| Supplied text |
==========

JustCallMeSharon

A Delicate Balance of Highly Organized Within My Creative Disarray

That Thin Edge

have you ever laughed and cried at the same time?

I mean really laughed and cried at the same time?

The first time in my adult life that I recall having this sensation was when my brother-in-law, John, was dying.  really dying.  My mom, sister, and I were in the bedroom with him; he was sleeping. We were talking about our day and trying to ease the funk in the air.

Well, just so you know, John hated, and I mean HATED cooked okra. So as it happened, I stopped at the grocery to get food on the way to the house that day.

The deli had cooked okra.

I’m sure you can see where this is going.

Well, I refrained from actually buying the okra, but I just had to tell my mom and sister about it. Cooked okra had been a long-running joke in the years John had been around. We started laughing. Hysterically. Part nerves, part true hilarity because John would have thought it was funny – had he actually been awake.  which made it all the funnier.  and he would have though that was funny.

And that’s the moment I broke.

I was laughing and crying at the same time. Hysterically laughing, hysterically crying. Completely doing both. Completely feeling the depth and gravity of both emotions. Completely full and completely emptying out at the same moment in time. And because the laughter came first, it was totally different.  Different than being in tears, and then someone making you laugh to help you feel better, which generally stops the tears. This was entirely, completely, indescribably different.

It is an odd physical sensation, an odd emotional sensation, and a deep soul sensation. I can say it’s only happened twice in my adult life. And I can’t even remember what prompted the second episode, I just remember that it happened.

My point in all this? I’m not sure. Other than

the healing that comes to my soul when this happens is beyond words.

I cannot create it. Cannot make it happen. Cannot orchestrate it. It is from deep within.

==========

| Available data |
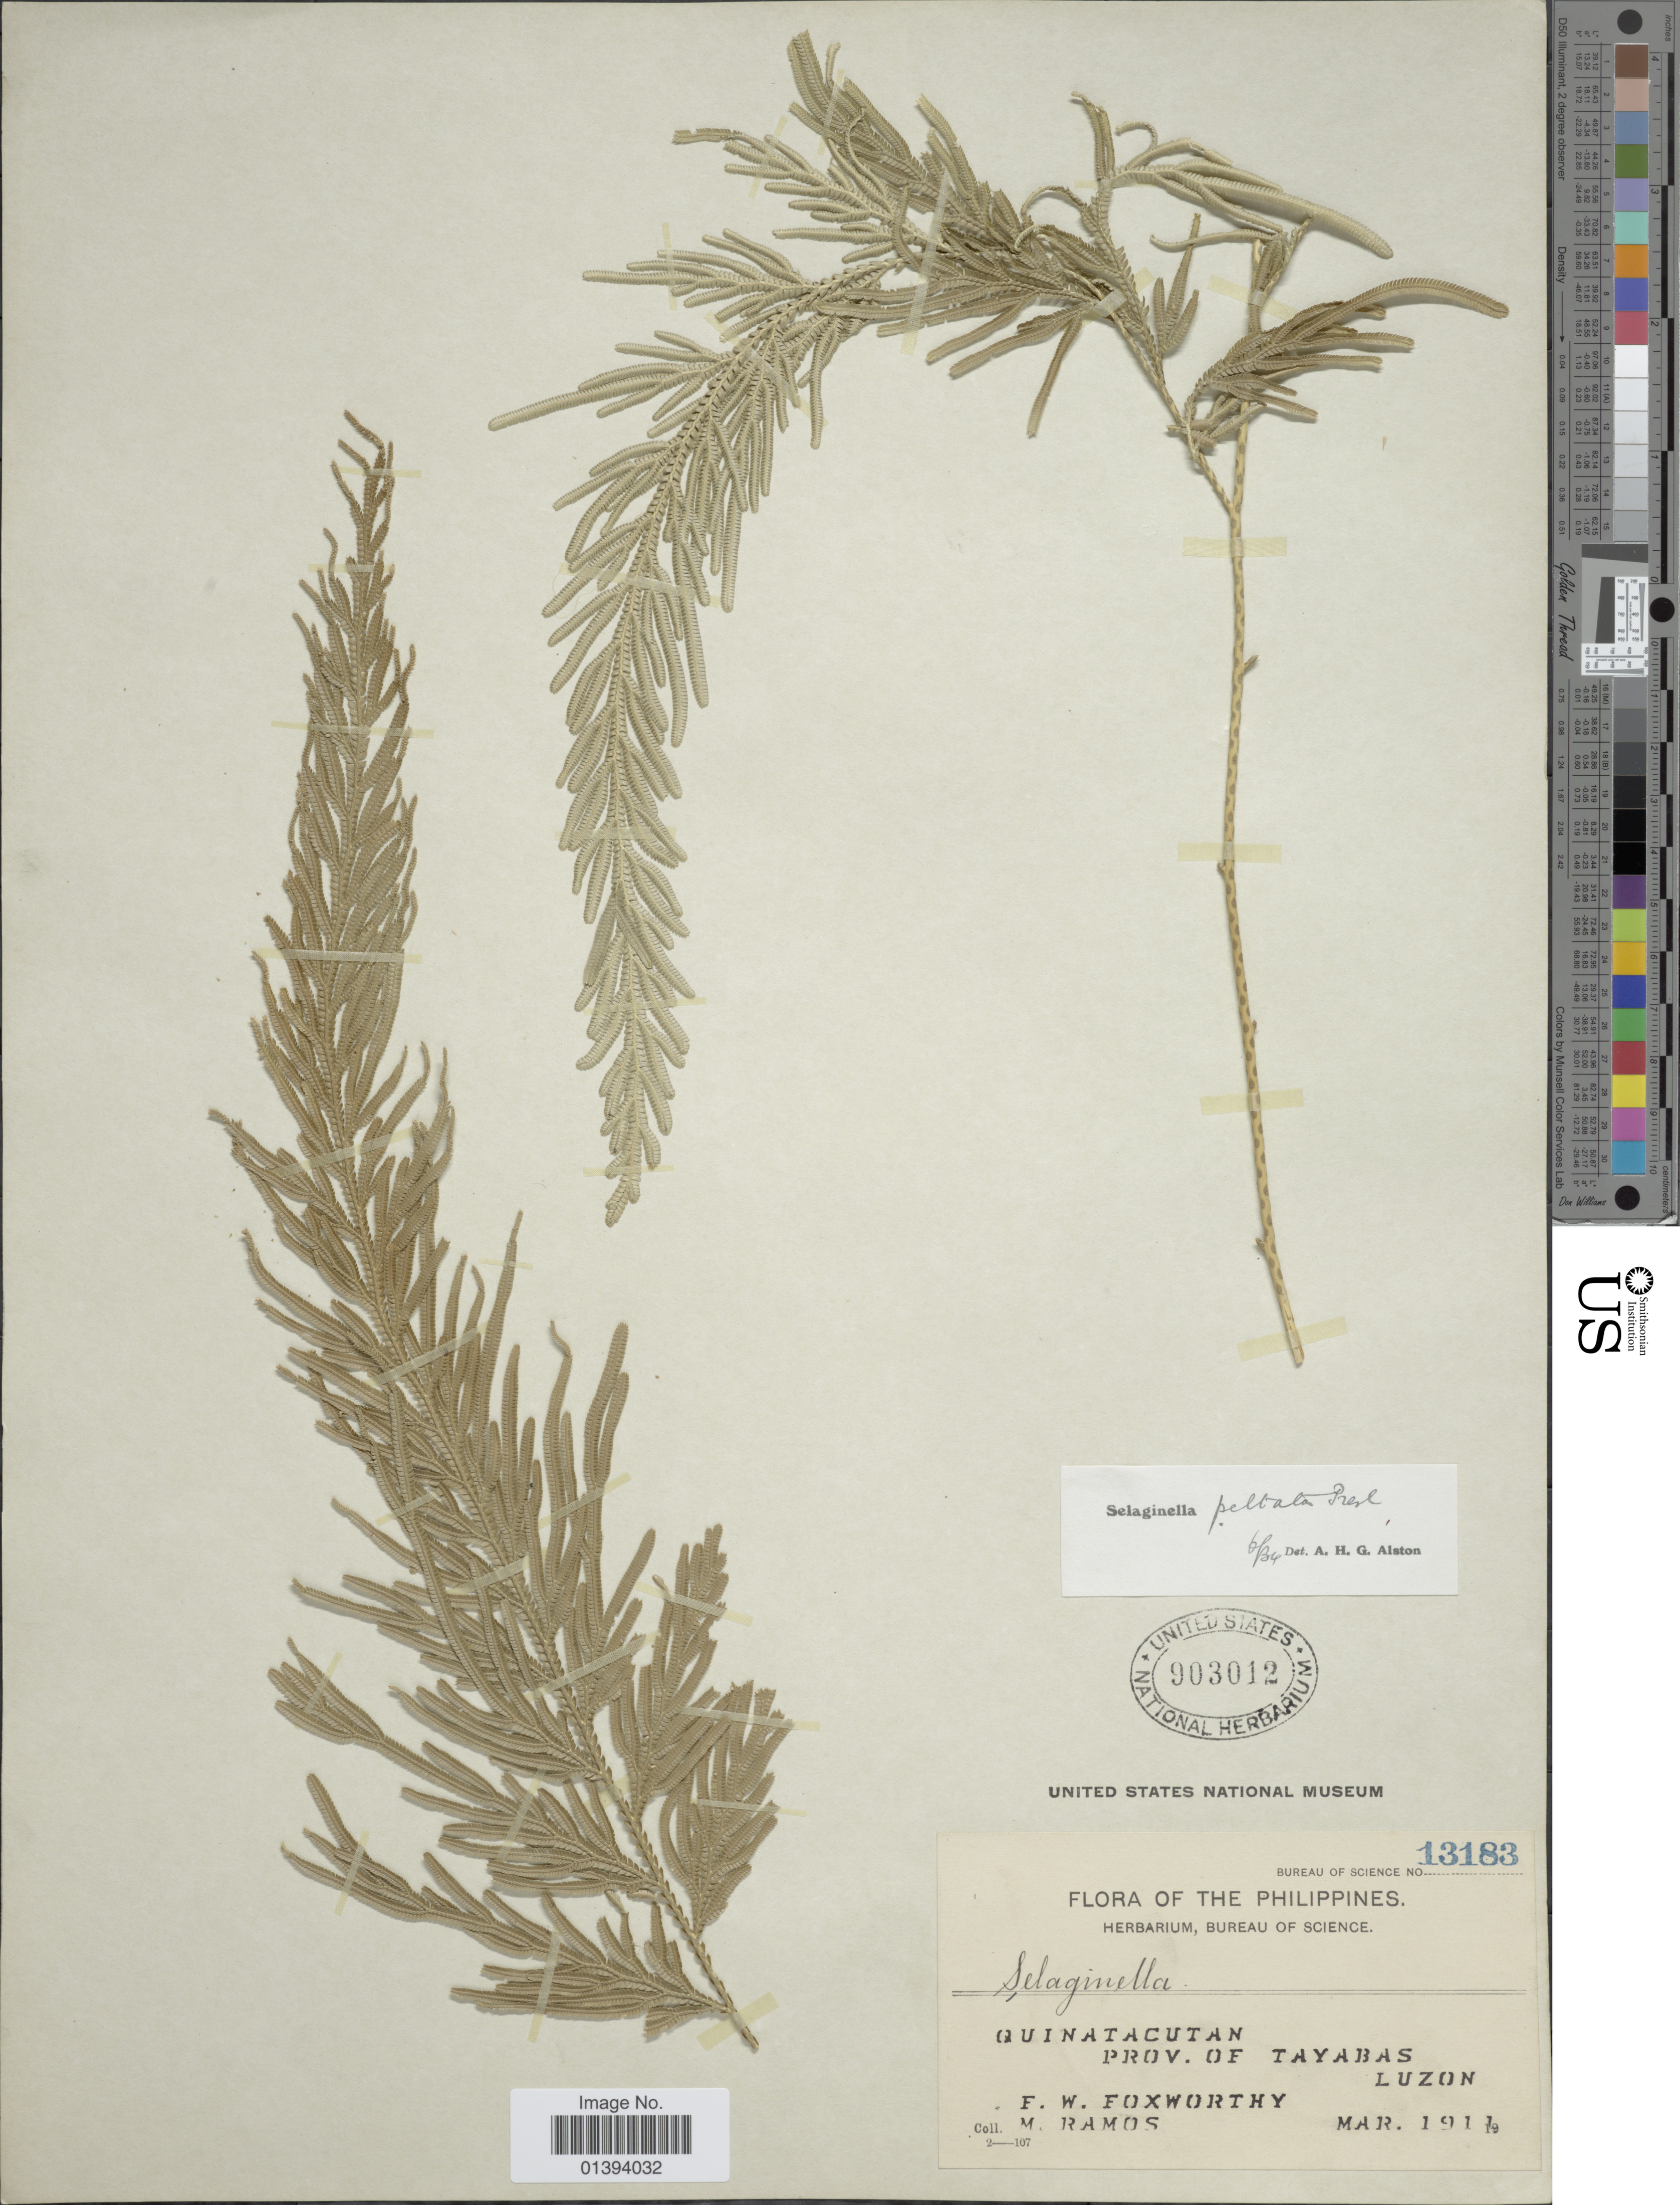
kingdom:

==========

| Goal 1 |
Reproduce the passage of the "That Thin Edge" post above, starting with "I mean really" and going on through "house that day.".
| Goal 2 |
Summarize the "That Thin Edge" post in two sentences.
| Goal 3 |
Based on the "That Thin Edge" post, answer yes or no for each statement and quote the words that decide it: (a) The writer bought the cooked okra from the deli. (b) John was awake when the laughing started. (c) The writer cannot recall what prompted the second episode.

| Complete response 1 |
I mean really laughed and cried at the same time?

The first time in my adult life that I recall having this sensation was when my brother-in-law, John, was dying.  really dying.  My mom, sister, and I were in the bedroom with him; he was sleeping. We were talking about our day and trying to ease the funk in the air.

Well, just so you know, John hated, and I mean HATED cooked okra. So as it happened, I stopped at the grocery to get food on the way to the house that day.

| Complete response 2 |
While the writer's brother-in-law John lay dying, a long-running joke about the cooked okra he hated set the writer, the writer's mom, and sister laughing, and the writer broke into hysterical laughing and crying at the same time. The writer says this has happened only twice in adult life, cannot be created or made to happen, and brings healing to the soul that is beyond words.

| Complete response 3 |
(a) No: "I refrained from actually buying the okra"
(b) No: "he was sleeping"
(c) Yes: "I can’t even remember what prompted the second episode"